Bullying has affected one in six teens aged 15 to 19 in greater Geelong during the past 12 months, according to a recent national survey.
Of those, almost nine in 10 reported the bullying occurred at school, TAFE or university while more than a quarter suffered bullying online.
Four in 10 of 208 Geelong respondents reported witnessing bullying in the past year in Mission Australia’s 18th annual youth survey.
The survey, which had more than 25,000 respondents nationally, questioned teens on bullying for the first time this year.
“Our youth survey confirms a concerning level of bullying which young people are experiencing or witnessing,” said Michele Leonard, the organisation’s Victorian leader.

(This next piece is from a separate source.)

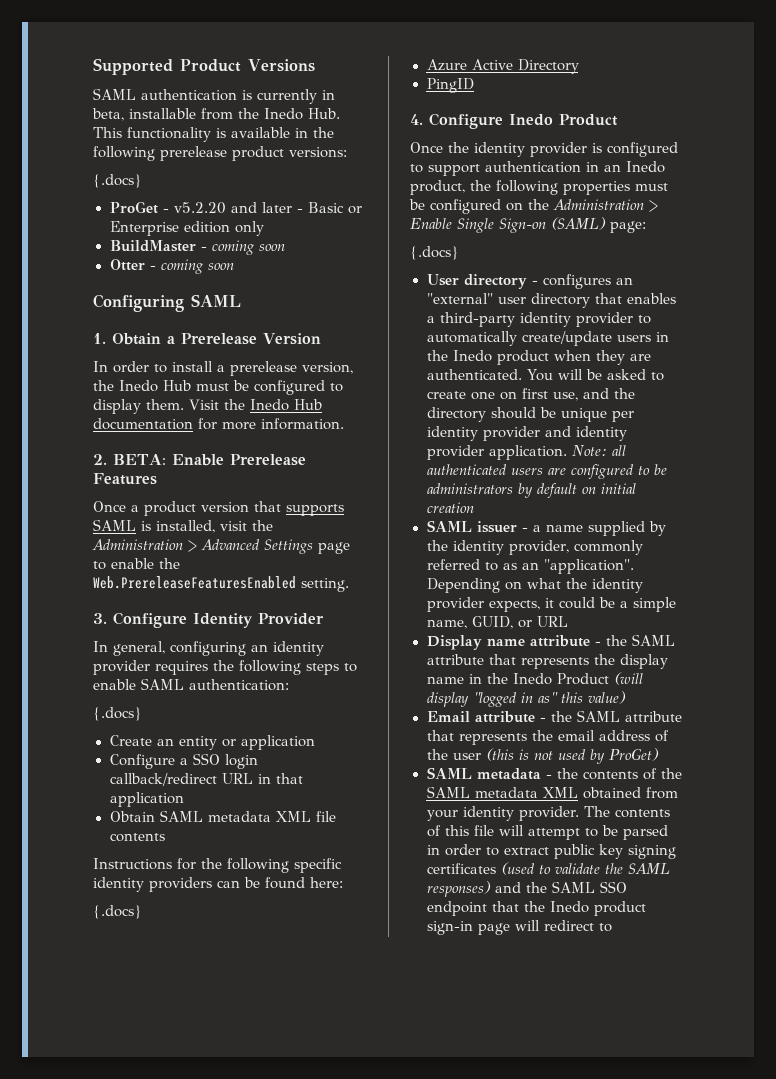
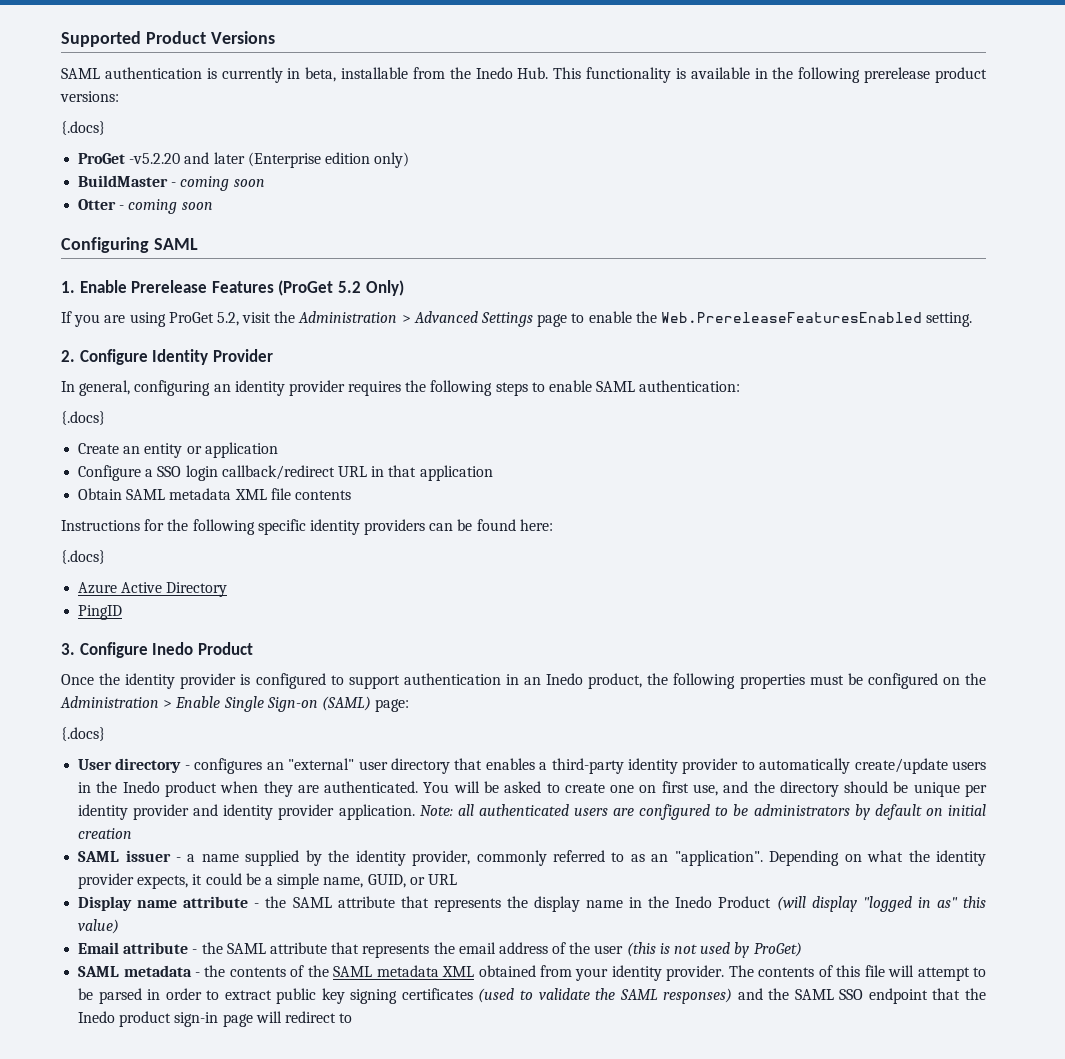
[162,202,362,214] [109,221,264,236] - v5.2.20 and later - Basic or Enterprise edition only -> [129,152,410,168] -v5.2.20 and later (Enterprise edition only)
[112,333,321,345] [93,361,353,376] [93,380,343,395] [93,399,322,414] [93,418,344,430] [93,454,306,466] [93,473,157,485] [93,501,344,516] [93,519,215,533] Obtain a Prerelease Version // In order to install a prerelease version, the Inedo Hub must be configured to display them. Visit the Inedo Hub documentation for more information. // 2. BETA: Enable Prerelease Features // Once a product version that supports SAML is installed, -> [79,280,404,296] [61,311,239,327] Enable Prerelease Features (ProGet 5.2 Only) // If you are using ProGet 5.2,
[93,613,107,624] 3. -> [61,350,75,362] 2.
[410,114,423,125] 4. -> [61,643,75,655] 3.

“This is unacceptable. Bullying can cause and intensify mental health concerns, which can have potentially harmful and lasting effects on the lives of young people.
“These findings indicate that there is clearly a pressing need for better investment in programs and initiatives that promote mental health and wellbeing and combat bullying.
“A greater focus on prevention and early intervention is also needed.”
Greater Geelong teens identified mental health (40.8 per cent), the environment (34.2 per cent) and alcohol and drugs (29.1 per cent) as the top issues in Australia.
“Young people are very much aware of their own mental health and they can see it is a predominant issue here in greater Geelong and right across Australia,” Ms Leonard said.
“These results also show us that young people in greater Geelong and right across Australia are deeply concerned about a range of important issues.
“The growing public dialogue and experience of issues, such as climate change concern, extreme weather events, bushfires and drought, are clearly affecting young people’s view of Australia.
“Feeling overlooked is perhaps inspiring young people to look for other ways to be heard, such as climate strikes.
“It’s important that all young people have opportunities and forums available to them so they can share their voice and shape public affairs and policy.
“Young people’s concerns must be heeded when forming policies that affect their lives and their futures.”
The top four ‘personal concerns’ for young people in greater Geelong also related closely to mental health, Ms Leonard said.
Geelong teens identified coping with stress (51.9 per cent), mental health (40.8 per cent), school or study problems (35.3 per cent) and body image (33.5 per cent) most pressing personal concerns.
“It’s vital that young people are part of the design of programs or services for young people,” Ms Leonard.
“They are, after all, the experts in what works best to address their needs or concerns.”